The researchers associated with the Public Health Foundation of India and Duke Global Health Institute found that the mean cost for Covid testing was Rs 2,229 per test in a private facility and free in public facilities.
Also, the average cost of home isolation was Rs 829 while a 10-day episode of hospital isolation in a private facility was Rs 67,470, and admission to the intensive care unit cost Rs 128,110.
This, it was estimated, meant that to afford hospital isolation, regular employees would need to spend the equivalent of 124 days of wages while self-employed and casual workers would spend 170 days, and 257 days respectively.
On the other hand, for ICU hospitalization, casual workers, regular employees, and self-employed workers would require 481 days, 318 days, and 232 days of work respectively.
“Thus, affordability of Covid services is far worse among casual workers, wherein annual wage falls short of ICU hospitalization cost for 90% of workers and hospital isolation costs for 48% of workers.
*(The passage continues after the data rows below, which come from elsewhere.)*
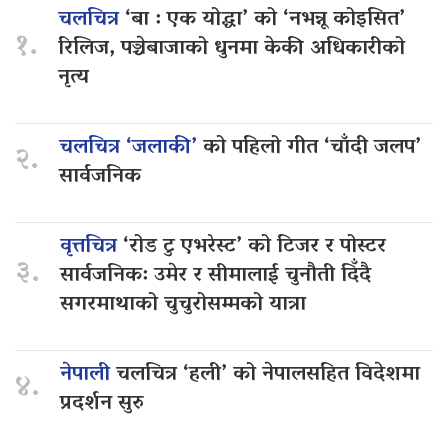
चलचित्र
‘बा : एक योद्धा’ को ‘नभन्नू कोइसित’
१.
रिलिज, पञ्चेबाजाको धुनमा केकी अधिकारीको
नृत्य
चलचित्र ‘जलाकी’
को पहिलो गीत ‘चाँदी जलप’
२.
सार्वजनिक
वृत्तचित्र
‘रोड टु एभरेस्ट’ को टिजर र पोस्टर
३.
सार्वजनिक: उमेर र सीमालाई चुनौती दिँदै
सगरमाथाको चुचुरोसम्मको यात्रा
नेपाली
चलचित्र ‘हली’ को नेपालसहित विदेशमा
४.
प्रदर्शन सुरु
Among self-employed workers, the proportions of their annual wages,” noted the researchers.
For regular employees, the analysis found that for 51% and 15% of them, their annual salaries could not afford to pay for ICU admission or hospital isolation respectively.
“Our study has shown that households are subject to considerable financial burden rendering a sizable segment unable to afford Covid services,” the authors noted.
The analysis suggested that the estimated total costs to households for out-of-pocket payments for Covid19 testing and treatment over the period April 2020 to March 2021 was over Rs 34000 crore while total costs to the government over the same period was Rs 30,000 crore.
Also, the number of cases in just one quarter of 2021 – from April to June was estimated to be 1.78 crore cases against 1.22 crore during the entire financial year April 2020 to March 2021.
Consequently, the associated total costs to households were far higher at about Rs 29,000 crore as against Rs 34,000 crore during the financial year 2020-21.
For the government alone in the second wave involving only three months (April to June 2021), the estimated cost works out to about 12% of the annual budget of states and central government put together, the study has said.